● **TEXTO EXTRAÍDO**:

....................

En todo caso, la situación está cambiando. Los indígenas más jóvenes del pueblo les sacan 30 o 40 centímetros a sus padres y abuelos. Algunos dicen que dentro de diez o veinte años ya no existirán yukpas chiquitos.
El joven gobernador del resguardo, Edilberto Jiménez, explica que la mayoría de los pequeñitos ya murió. Las enfermedades y las guerras que libran entre ellos los diezmaron.
Lo de las guerras es un asunto serio entre los yukpas. Fernandito cuenta que a su hermano, también pequeñito, lo mataron a flechazos.
Luego se quita la camiseta y enseña la cicatriz de una saeta que le salió junto a la tetilla derecha después de atravesarle el brazo. "Me dispararon a traición", dice.
Fernandito vive con su hermana Alicia, unos centímetros más alta que él. No quiere que le tome fotos en ropa de trabajo. "Muy sucio, me da pena", dice.
A media hora en mula desde allí, en El Hoyo, están las chozas de palma de Camilo Capitán y Evelio Fernández, 'Tamakú', dos de los pequeñitos más ancianos.

....................

● **Registros sacados de un conjunto de datos**:

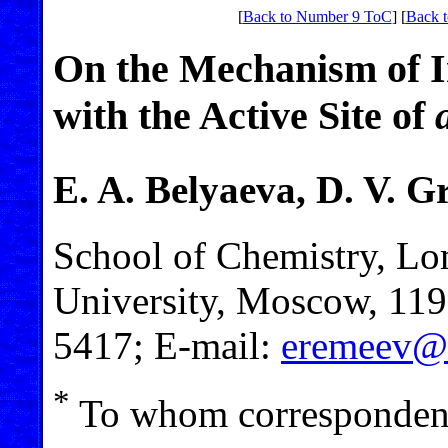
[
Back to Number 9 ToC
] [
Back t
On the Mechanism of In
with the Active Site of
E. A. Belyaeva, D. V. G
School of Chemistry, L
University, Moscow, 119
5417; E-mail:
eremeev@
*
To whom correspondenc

....................

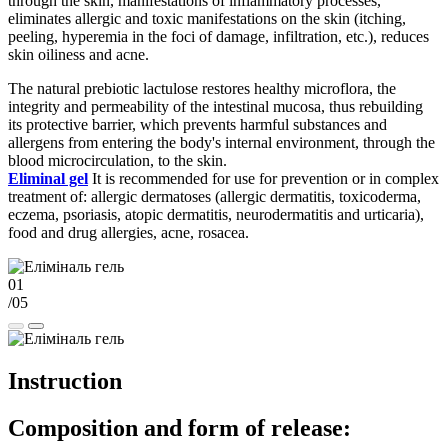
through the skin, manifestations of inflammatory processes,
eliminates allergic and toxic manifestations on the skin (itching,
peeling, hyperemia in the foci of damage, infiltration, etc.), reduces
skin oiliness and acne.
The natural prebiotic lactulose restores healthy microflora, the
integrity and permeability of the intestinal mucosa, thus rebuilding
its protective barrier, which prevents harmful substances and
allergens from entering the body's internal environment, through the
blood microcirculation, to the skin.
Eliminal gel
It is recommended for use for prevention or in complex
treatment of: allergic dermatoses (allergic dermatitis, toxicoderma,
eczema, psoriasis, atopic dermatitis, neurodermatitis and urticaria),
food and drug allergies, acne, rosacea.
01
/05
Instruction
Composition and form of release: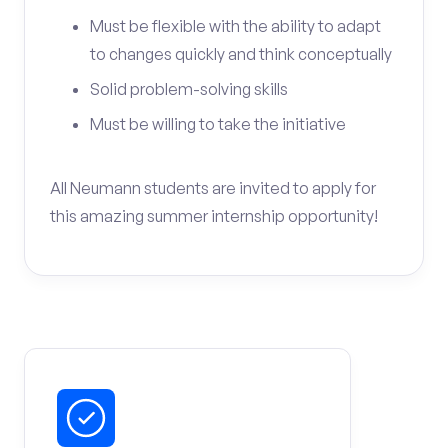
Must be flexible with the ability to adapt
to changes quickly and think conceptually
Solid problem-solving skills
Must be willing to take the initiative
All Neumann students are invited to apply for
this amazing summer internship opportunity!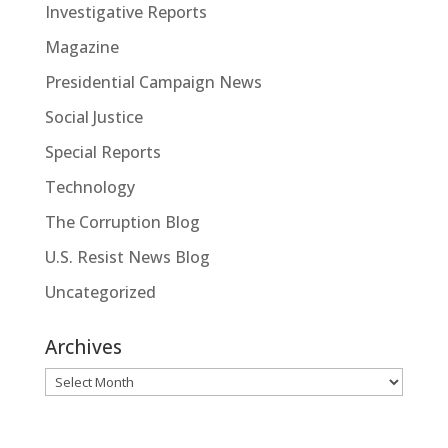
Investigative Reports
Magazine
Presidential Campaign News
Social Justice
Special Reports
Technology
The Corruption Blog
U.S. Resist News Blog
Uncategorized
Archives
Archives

....................

● **LA TAREA**: Repite sin cambiar nada el pasaje del texto sobre los yukpas que arranca con las palabras "Luego se quita" y termina con "pequeñitos más ancianos.".

● **SOLUCIÓN DEL EJERCICIO**:
Luego se quita la camiseta y enseña la cicatriz de una saeta que le salió junto a la tetilla derecha después de atravesarle el brazo. "Me dispararon a traición", dice.
Fernandito vive con su hermana Alicia, unos centímetros más alta que él. No quiere que le tome fotos en ropa de trabajo. "Muy sucio, me da pena", dice.
A media hora en mula desde allí, en El Hoyo, están las chozas de palma de Camilo Capitán y Evelio Fernández, 'Tamakú', dos de los pequeñitos más ancianos.